Methods inherited from class java.lang.Object
clone, finalize, getClass, notify, notifyAll, wait, wait, wait
 

Field Detail

alphabetCon

protected AlphabetContainer alphabetCon
The underlying alphabets.


rc

protected Sequence<T> rc
The pointer to the reverse complement of the Sequence.


annotation

protected SequenceAnnotation[] annotation
The annotation of the Sequence.

Constructor Detail

Sequence

protected Sequence(AlphabetContainer container,
                   SequenceAnnotation[] annotation)
Creates a new Sequence with the given AlphabetContainer and the given annotation, but without the content. The content has to be set by the constructor of the extending class.

Parameters:
container - the AlphabetContainer of the Sequence
annotation - the annotation of the Sequence
Method Detail

continuousVal

public abstract double continuousVal(int pos)
Returns the continuous value at position pos of the Sequence.

* _Exercise instructions_: Could you write out verbatim the part of the Sequence class documentation above, starting with "protected Sequence<T> rc" and going on through "annotation of the Sequence."?

* _Data extract_:
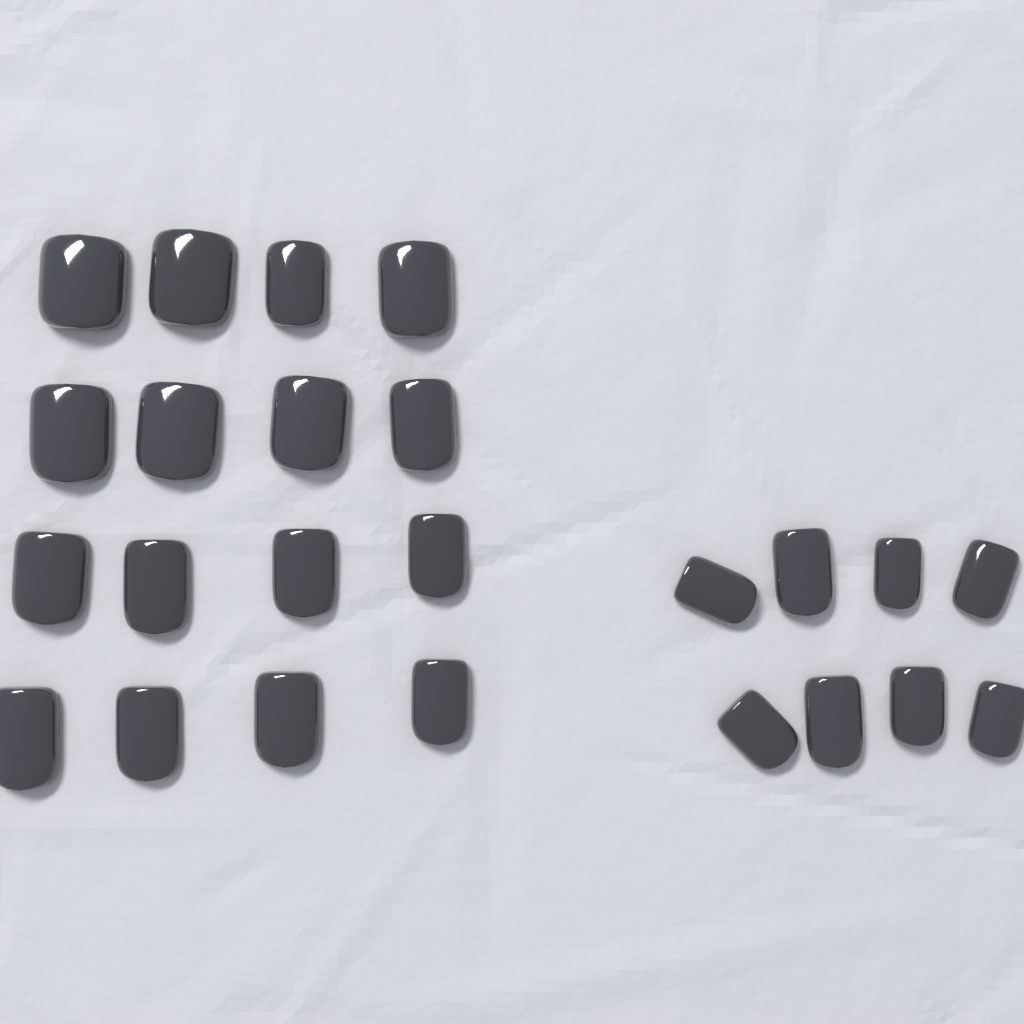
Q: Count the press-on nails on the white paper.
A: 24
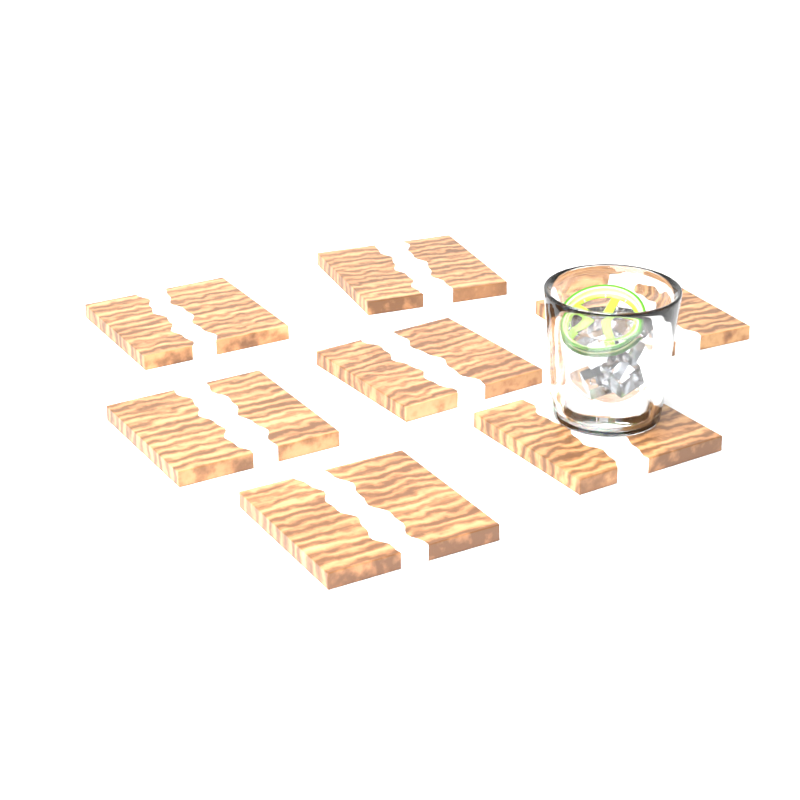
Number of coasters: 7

==

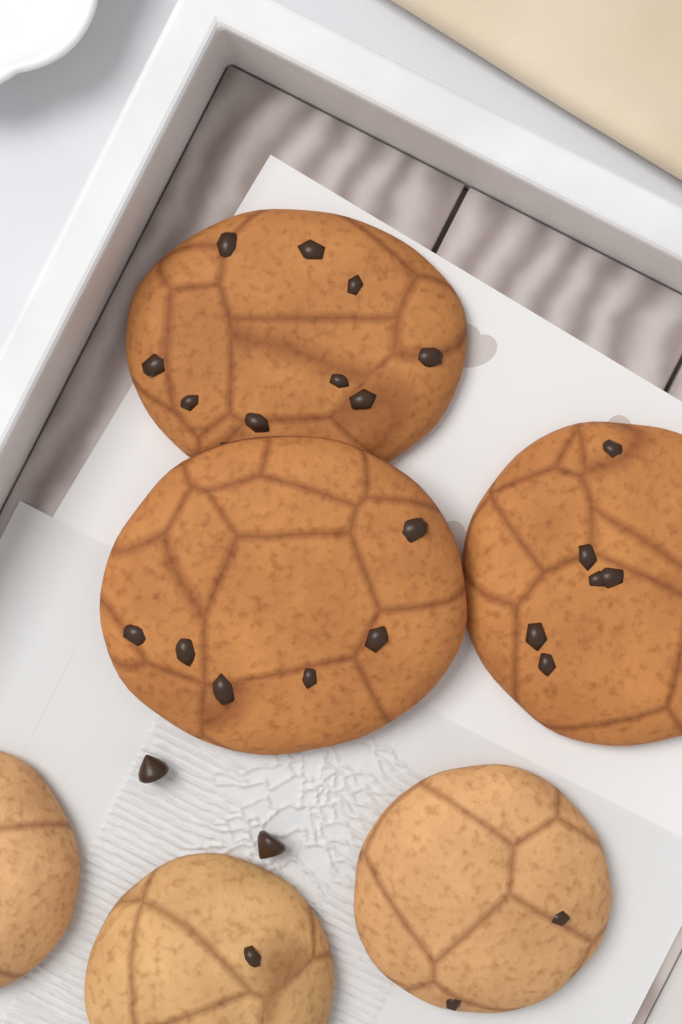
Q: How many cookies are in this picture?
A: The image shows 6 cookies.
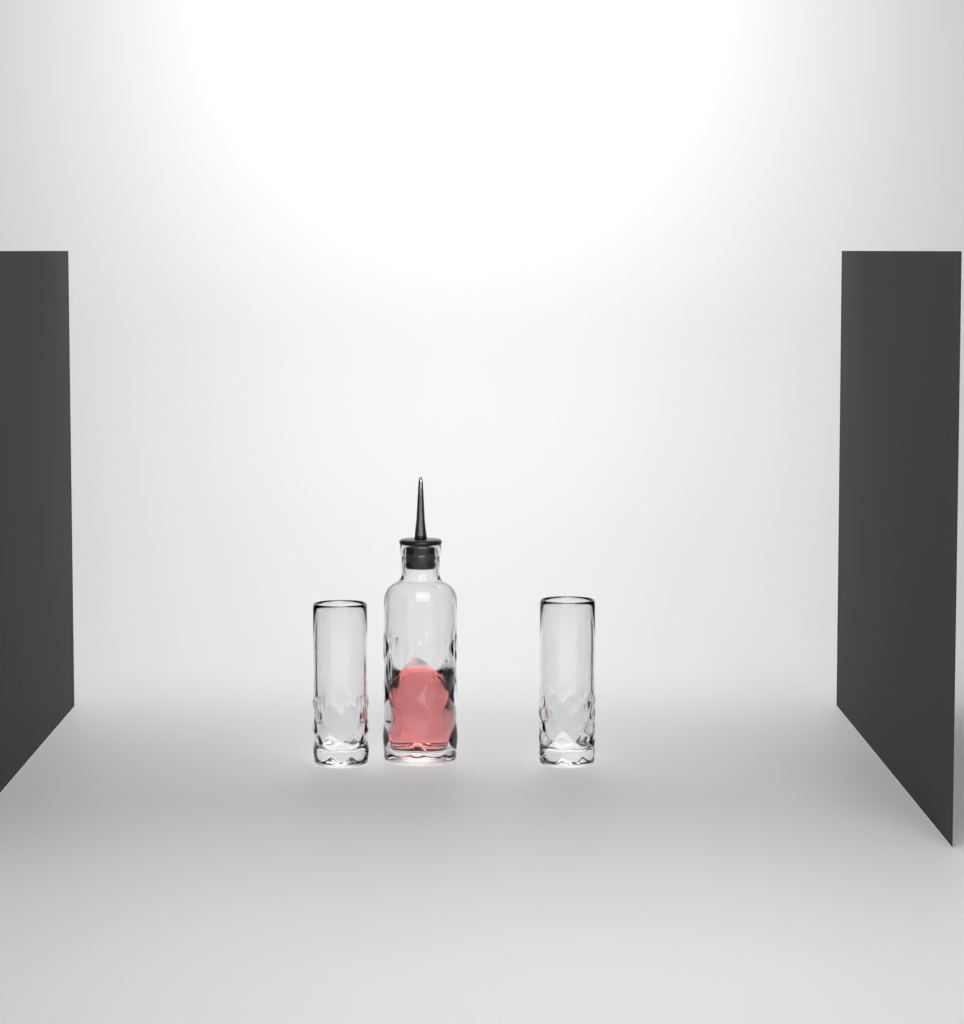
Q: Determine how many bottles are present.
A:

* _Task response_:
protected Sequence<T> rc
The pointer to the reverse complement of the Sequence.


annotation

protected SequenceAnnotation[] annotation
The annotation of the Sequence.